Wednesday, October 17, 2012

Thesis Extract: Layering in Design

Layering operates in the design of the works from the underlying code, whereby “the practices of concealing and revealing [that] offer fertile ground for aesthetic and artistic exploration […] reveal themselves according to time sequences, cursor movements, and other criteria” (Hayles 2005 54). Hayles cites the example of Coverley’s Egypt, as an example “where the visual tropes of revealing and concealing resonate with the multiple personae, patterned after ancient Egyptian beliefs, that cohabit in one body” (Hayles 2005 55). The representation of temporality, as Hayles suggests “according to time sequences,” is related to the spatial configuration achieved by layering. Design does this by “re-creating on the screen dynamics that both depend on and reflect the ‘tower of languages’ essential to code” (Hayles 2005 54). [1] The concealing and revealing in design effectively bundles code-created objects in a digital text, providing a sense of temporal progress in narrative. The following analysis explores further the techniques used to make layering part of design, specifically in regard to narrative.  
The works dealt with in this study are coded at the point of reception; with inputs from readers developing narrative according to the conditions of spatial configuration in design. Clicking and following links, along with word recognition, cultural and social references, and the combinatorial possibilities found in spatial navigation, activate narrative progression. Thus layering in the works includes reader attention to these structures, such as the keyword parsing in Façade. Layered bundles, such as the audio, visual and spatial content together, are arranged in meaningful sequences, which can be repeated and therefor emphasized in reading. In some examples layering results in narrative metalepsis, grounded in how layers transgress narrative boundaries through the use of perspective, depth and temporal representations in design. By functioning in this way, layering is a fundamental part of reading new or digital media, which Lev Manovitch compares to the effect of montage in film, as a defining element in digital media reception (Manovitch 2002 143-147). In my analysis I develop Manovitch’s observation in relation to narrative as it is affected by design.
My analysis of what David Shepard calls “the executed layer” of the digital work, or “what the user experiences” (Shepard 2008 np), reveals that it is actually composed of multiple layers when read for the effect on narrative. These layers include combinations of characters and settings, writing, audio, video and still images. Each of these are composed of further sub-layers, for example the audio layer of Façade can be arranged into sub-sets according to individual keywords, or as layers of music, character voices and sound effects, and even further according to how dialogue is parsed by the program in narrative progression. Each of these layers conceals and reveals other layers during reception. The reader organizes the layers via linkages, not just via clickable points but also using keywords and virtual objects. All these linkages are examples of material meaning and navigation joined in reading, where “by traversing the gap that is the link, the gap is filled with meaning” (Parker 2001 np). Meaning is associated with the link as “a syntactic, structural, and distinctive feature” (Raley 2011 1). The activation of a link by the reader is therefore a meaningful part of the interpretation of narrative. As the reader navigates via links, and arranges the layers according to design, particular narrative features blend, are obscured or transmute into each other. In this sense, layering is the organization of narrative, which results in both restrictions and meaning in reading.

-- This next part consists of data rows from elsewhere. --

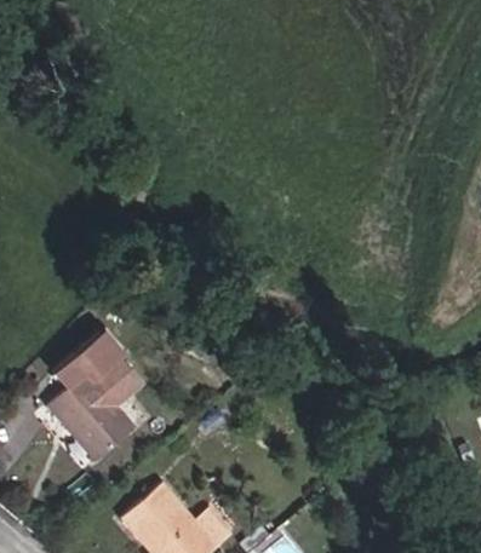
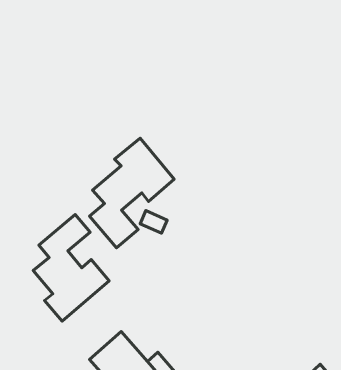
building: none -> [90,138,174,248]

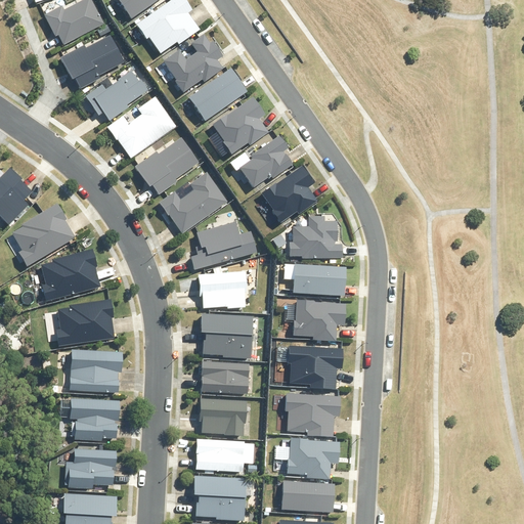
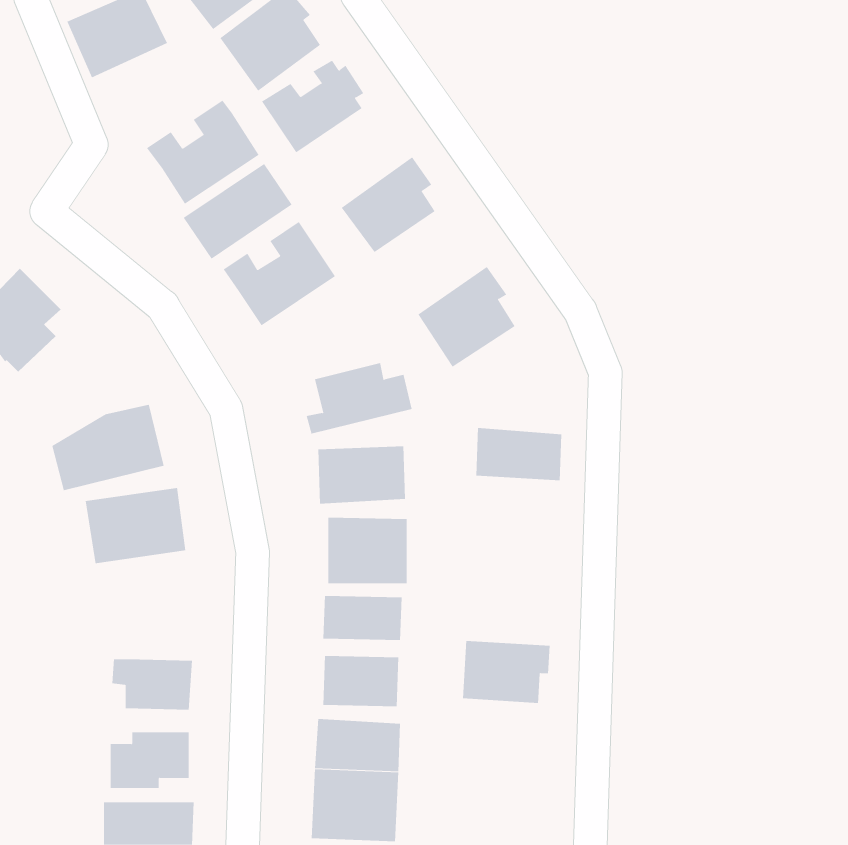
building: [59,33,124,87] -> none
building: [187,64,249,122] -> none
building: [233,132,290,189] -> none
building: [162,175,226,235] -> none
building: [8,207,82,280] -> none
building: [287,217,342,258] -> none
building: [291,300,344,338] -> none
building: [289,346,342,387] -> none
building: [71,354,119,385] -> none
building: [287,436,341,476] -> none
building: [279,481,334,512] -> none

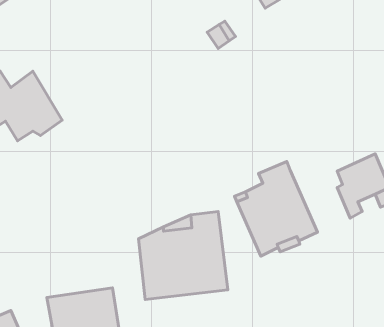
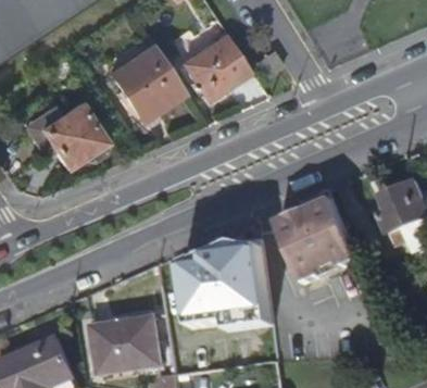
building: none -> [180,34,248,97]
building: none -> [103,42,180,120]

[1] Hayles cites Rita Raley as the source of the “Tower of Languages” trope. Describing the gradients that exist in a digital program between the base code and the layer experienced in reception, Raley explains, “The tower of programming languages that underlies the representation of natural languages on the screen. For all of the differences among particular instances or events of codework, they all incorporate elements of code, whether executable or not. Code appears in the text, then, in whole or in part, in the form of a functioning script, an operator, and/or a static symbol” (Raley 2002 np). The code of the text, at the point of reception, is precisely the concern of this present study.